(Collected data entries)
========
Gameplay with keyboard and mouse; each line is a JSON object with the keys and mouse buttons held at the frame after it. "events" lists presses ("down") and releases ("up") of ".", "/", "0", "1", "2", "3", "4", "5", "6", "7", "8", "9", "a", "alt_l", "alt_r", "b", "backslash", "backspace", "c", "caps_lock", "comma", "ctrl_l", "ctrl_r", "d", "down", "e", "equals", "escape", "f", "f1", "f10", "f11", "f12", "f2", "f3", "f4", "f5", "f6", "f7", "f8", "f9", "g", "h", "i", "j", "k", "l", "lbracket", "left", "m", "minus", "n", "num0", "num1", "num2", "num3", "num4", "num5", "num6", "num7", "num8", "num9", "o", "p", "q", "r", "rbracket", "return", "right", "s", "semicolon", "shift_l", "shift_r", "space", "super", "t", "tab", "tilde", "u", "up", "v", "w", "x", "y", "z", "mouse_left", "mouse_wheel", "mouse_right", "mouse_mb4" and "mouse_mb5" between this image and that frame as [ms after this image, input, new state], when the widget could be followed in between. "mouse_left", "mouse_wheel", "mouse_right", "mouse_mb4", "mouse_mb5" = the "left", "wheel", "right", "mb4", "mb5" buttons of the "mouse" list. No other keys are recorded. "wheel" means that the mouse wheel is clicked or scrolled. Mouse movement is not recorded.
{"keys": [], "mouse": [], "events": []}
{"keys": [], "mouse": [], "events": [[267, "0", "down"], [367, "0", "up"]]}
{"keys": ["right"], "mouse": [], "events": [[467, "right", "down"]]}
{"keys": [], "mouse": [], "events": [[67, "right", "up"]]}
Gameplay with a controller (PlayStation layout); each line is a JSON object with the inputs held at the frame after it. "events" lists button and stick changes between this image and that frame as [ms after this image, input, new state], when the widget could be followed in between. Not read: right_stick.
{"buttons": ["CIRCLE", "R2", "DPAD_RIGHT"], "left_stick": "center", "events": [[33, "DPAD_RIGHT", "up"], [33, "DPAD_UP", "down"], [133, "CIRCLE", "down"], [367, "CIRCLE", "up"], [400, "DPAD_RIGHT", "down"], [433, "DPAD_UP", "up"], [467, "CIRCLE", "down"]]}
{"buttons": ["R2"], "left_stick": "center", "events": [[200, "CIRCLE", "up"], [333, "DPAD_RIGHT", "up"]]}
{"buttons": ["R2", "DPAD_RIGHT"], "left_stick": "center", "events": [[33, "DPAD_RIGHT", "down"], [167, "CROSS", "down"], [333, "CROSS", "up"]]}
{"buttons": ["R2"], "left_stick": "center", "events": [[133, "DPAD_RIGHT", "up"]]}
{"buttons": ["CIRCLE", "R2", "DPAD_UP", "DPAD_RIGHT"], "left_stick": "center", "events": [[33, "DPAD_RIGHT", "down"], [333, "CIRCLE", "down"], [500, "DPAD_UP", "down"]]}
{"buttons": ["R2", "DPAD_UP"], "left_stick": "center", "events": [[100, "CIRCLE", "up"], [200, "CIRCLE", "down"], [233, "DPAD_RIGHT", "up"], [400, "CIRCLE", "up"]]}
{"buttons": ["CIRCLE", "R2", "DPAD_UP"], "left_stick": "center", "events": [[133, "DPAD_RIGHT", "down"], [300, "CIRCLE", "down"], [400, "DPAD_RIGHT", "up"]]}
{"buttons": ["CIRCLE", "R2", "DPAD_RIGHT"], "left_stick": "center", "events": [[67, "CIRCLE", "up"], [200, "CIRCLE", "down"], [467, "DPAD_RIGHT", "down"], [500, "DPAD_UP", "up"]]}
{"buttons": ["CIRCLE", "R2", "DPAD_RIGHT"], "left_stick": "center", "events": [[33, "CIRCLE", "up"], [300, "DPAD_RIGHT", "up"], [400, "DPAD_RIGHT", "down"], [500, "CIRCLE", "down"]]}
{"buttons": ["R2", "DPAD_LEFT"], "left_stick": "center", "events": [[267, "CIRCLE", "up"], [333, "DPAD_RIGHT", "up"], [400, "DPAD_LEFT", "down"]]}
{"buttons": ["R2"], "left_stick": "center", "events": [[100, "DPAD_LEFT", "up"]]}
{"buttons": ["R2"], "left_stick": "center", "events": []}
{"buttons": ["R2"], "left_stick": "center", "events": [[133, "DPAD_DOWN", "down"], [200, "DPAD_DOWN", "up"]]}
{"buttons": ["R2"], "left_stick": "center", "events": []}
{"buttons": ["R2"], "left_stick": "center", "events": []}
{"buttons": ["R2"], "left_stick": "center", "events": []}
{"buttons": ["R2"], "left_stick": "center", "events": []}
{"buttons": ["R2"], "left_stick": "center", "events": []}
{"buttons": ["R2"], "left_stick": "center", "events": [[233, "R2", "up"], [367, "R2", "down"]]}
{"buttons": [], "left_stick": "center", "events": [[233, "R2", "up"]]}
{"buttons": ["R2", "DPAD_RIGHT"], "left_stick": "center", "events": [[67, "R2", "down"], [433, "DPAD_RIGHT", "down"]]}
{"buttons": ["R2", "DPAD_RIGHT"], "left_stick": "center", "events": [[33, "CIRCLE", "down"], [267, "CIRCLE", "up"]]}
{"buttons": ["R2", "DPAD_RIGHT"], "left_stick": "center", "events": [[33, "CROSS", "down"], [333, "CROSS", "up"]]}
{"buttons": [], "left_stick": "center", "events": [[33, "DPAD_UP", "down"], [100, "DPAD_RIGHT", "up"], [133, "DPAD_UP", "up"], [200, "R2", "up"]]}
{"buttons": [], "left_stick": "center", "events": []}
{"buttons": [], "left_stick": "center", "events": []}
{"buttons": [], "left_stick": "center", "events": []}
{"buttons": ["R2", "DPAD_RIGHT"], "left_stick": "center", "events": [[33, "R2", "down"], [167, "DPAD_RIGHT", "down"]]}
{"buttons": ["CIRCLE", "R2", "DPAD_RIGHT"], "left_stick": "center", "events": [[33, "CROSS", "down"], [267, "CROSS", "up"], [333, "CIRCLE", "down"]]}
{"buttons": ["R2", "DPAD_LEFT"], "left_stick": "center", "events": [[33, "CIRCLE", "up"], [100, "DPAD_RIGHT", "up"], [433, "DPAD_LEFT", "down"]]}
========
*Task instructions*. Line by line, repeat the data exactly.

*Answer to the exercise*.
Gameplay with keyboard and mouse; each line is a JSON object with the keys and mouse buttons held at the frame after it. "events" lists presses ("down") and releases ("up") of ".", "/", "0", "1", "2", "3", "4", "5", "6", "7", "8", "9", "a", "alt_l", "alt_r", "b", "backslash", "backspace", "c", "caps_lock", "comma", "ctrl_l", "ctrl_r", "d", "down", "e", "equals", "escape", "f", "f1", "f10", "f11", "f12", "f2", "f3", "f4", "f5", "f6", "f7", "f8", "f9", "g", "h", "i", "j", "k", "l", "lbracket", "left", "m", "minus", "n", "num0", "num1", "num2", "num3", "num4", "num5", "num6", "num7", "num8", "num9", "o", "p", "q", "r", "rbracket", "return", "right", "s", "semicolon", "shift_l", "shift_r", "space", "super", "t", "tab", "tilde", "u", "up", "v", "w", "x", "y", "z", "mouse_left", "mouse_wheel", "mouse_right", "mouse_mb4" and "mouse_mb5" between this image and that frame as [ms after this image, input, new state], when the widget could be followed in between. "mouse_left", "mouse_wheel", "mouse_right", "mouse_mb4", "mouse_mb5" = the "left", "wheel", "right", "mb4", "mb5" buttons of the "mouse" list. No other keys are recorded. "wheel" means that the mouse wheel is clicked or scrolled. Mouse movement is not recorded.
{"keys": [], "mouse": [], "events": []}
{"keys": [], "mouse": [], "events": [[267, "0", "down"], [367, "0", "up"]]}
{"keys": ["right"], "mouse": [], "events": [[467, "right", "down"]]}
{"keys": [], "mouse": [], "events": [[67, "right", "up"]]}
Gameplay with a controller (PlayStation layout); each line is a JSON object with the inputs held at the frame after it. "events" lists button and stick changes between this image and that frame as [ms after this image, input, new state], when the widget could be followed in between. Not read: right_stick.
{"buttons": ["CIRCLE", "R2", "DPAD_RIGHT"], "left_stick": "center", "events": [[33, "DPAD_RIGHT", "up"], [33, "DPAD_UP", "down"], [133, "CIRCLE", "down"], [367, "CIRCLE", "up"], [400, "DPAD_RIGHT", "down"], [433, "DPAD_UP", "up"], [467, "CIRCLE", "down"]]}
{"buttons": ["R2"], "left_stick": "center", "events": [[200, "CIRCLE", "up"], [333, "DPAD_RIGHT", "up"]]}
{"buttons": ["R2", "DPAD_RIGHT"], "left_stick": "center", "events": [[33, "DPAD_RIGHT", "down"], [167, "CROSS", "down"], [333, "CROSS", "up"]]}
{"buttons": ["R2"], "left_stick": "center", "events": [[133, "DPAD_RIGHT", "up"]]}
{"buttons": ["CIRCLE", "R2", "DPAD_UP", "DPAD_RIGHT"], "left_stick": "center", "events": [[33, "DPAD_RIGHT", "down"], [333, "CIRCLE", "down"], [500, "DPAD_UP", "down"]]}
{"buttons": ["R2", "DPAD_UP"], "left_stick": "center", "events": [[100, "CIRCLE", "up"], [200, "CIRCLE", "down"], [233, "DPAD_RIGHT", "up"], [400, "CIRCLE", "up"]]}
{"buttons": ["CIRCLE", "R2", "DPAD_UP"], "left_stick": "center", "events": [[133, "DPAD_RIGHT", "down"], [300, "CIRCLE", "down"], [400, "DPAD_RIGHT", "up"]]}
{"buttons": ["CIRCLE", "R2", "DPAD_RIGHT"], "left_stick": "center", "events": [[67, "CIRCLE", "up"], [200, "CIRCLE", "down"], [467, "DPAD_RIGHT", "down"], [500, "DPAD_UP", "up"]]}
{"buttons": ["CIRCLE", "R2", "DPAD_RIGHT"], "left_stick": "center", "events": [[33, "CIRCLE", "up"], [300, "DPAD_RIGHT", "up"], [400, "DPAD_RIGHT", "down"], [500, "CIRCLE", "down"]]}
{"buttons": ["R2", "DPAD_LEFT"], "left_stick": "center", "events": [[267, "CIRCLE", "up"], [333, "DPAD_RIGHT", "up"], [400, "DPAD_LEFT", "down"]]}
{"buttons": ["R2"], "left_stick": "center", "events": [[100, "DPAD_LEFT", "up"]]}
{"buttons": ["R2"], "left_stick": "center", "events": []}
{"buttons": ["R2"], "left_stick": "center", "events": [[133, "DPAD_DOWN", "down"], [200, "DPAD_DOWN", "up"]]}
{"buttons": ["R2"], "left_stick": "center", "events": []}
{"buttons": ["R2"], "left_stick": "center", "events": []}
{"buttons": ["R2"], "left_stick": "center", "events": []}
{"buttons": ["R2"], "left_stick": "center", "events": []}
{"buttons": ["R2"], "left_stick": "center", "events": []}
{"buttons": ["R2"], "left_stick": "center", "events": [[233, "R2", "up"], [367, "R2", "down"]]}
{"buttons": [], "left_stick": "center", "events": [[233, "R2", "up"]]}
{"buttons": ["R2", "DPAD_RIGHT"], "left_stick": "center", "events": [[67, "R2", "down"], [433, "DPAD_RIGHT", "down"]]}
{"buttons": ["R2", "DPAD_RIGHT"], "left_stick": "center", "events": [[33, "CIRCLE", "down"], [267, "CIRCLE", "up"]]}
{"buttons": ["R2", "DPAD_RIGHT"], "left_stick": "center", "events": [[33, "CROSS", "down"], [333, "CROSS", "up"]]}
{"buttons": [], "left_stick": "center", "events": [[33, "DPAD_UP", "down"], [100, "DPAD_RIGHT", "up"], [133, "DPAD_UP", "up"], [200, "R2", "up"]]}
{"buttons": [], "left_stick": "center", "events": []}
{"buttons": [], "left_stick": "center", "events": []}
{"buttons": [], "left_stick": "center", "events": []}
{"buttons": ["R2", "DPAD_RIGHT"], "left_stick": "center", "events": [[33, "R2", "down"], [167, "DPAD_RIGHT", "down"]]}
{"buttons": ["CIRCLE", "R2", "DPAD_RIGHT"], "left_stick": "center", "events": [[33, "CROSS", "down"], [267, "CROSS", "up"], [333, "CIRCLE", "down"]]}
{"buttons": ["R2", "DPAD_LEFT"], "left_stick": "center", "events": [[33, "CIRCLE", "up"], [100, "DPAD_RIGHT", "up"], [433, "DPAD_LEFT", "down"]]}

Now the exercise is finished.